**Dataset entries:**
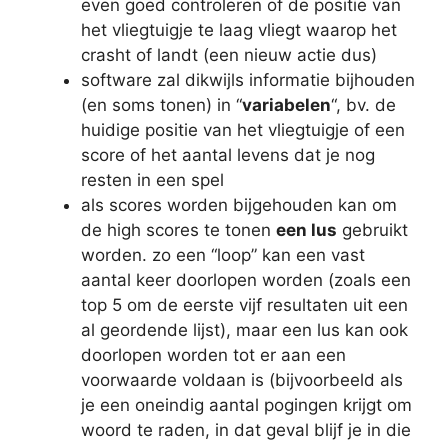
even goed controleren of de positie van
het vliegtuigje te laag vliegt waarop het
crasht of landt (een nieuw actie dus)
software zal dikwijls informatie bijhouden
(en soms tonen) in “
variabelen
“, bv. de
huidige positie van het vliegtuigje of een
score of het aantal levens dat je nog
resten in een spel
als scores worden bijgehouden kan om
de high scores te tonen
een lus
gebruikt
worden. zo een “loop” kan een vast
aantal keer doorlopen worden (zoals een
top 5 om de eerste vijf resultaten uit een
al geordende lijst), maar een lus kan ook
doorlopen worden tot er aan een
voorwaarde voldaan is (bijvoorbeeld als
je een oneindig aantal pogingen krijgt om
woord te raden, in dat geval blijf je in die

--

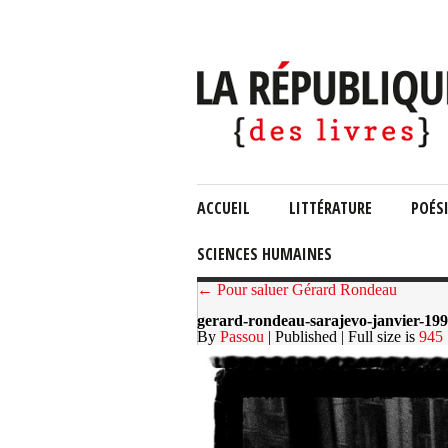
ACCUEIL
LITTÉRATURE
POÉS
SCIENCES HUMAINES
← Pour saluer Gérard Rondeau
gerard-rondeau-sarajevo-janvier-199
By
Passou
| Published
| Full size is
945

**Job:**
Copy the records above exactly, beginning at the line that contains "aantal keer doorlopen worden (zoals een" and stopping after the line that contains "woord te raden, in dat geval blijf je in die".

**Answer section:**
aantal keer doorlopen worden (zoals een
top 5 om de eerste vijf resultaten uit een
al geordende lijst), maar een lus kan ook
doorlopen worden tot er aan een
voorwaarde voldaan is (bijvoorbeeld als
je een oneindig aantal pogingen krijgt om
woord te raden, in dat geval blijf je in die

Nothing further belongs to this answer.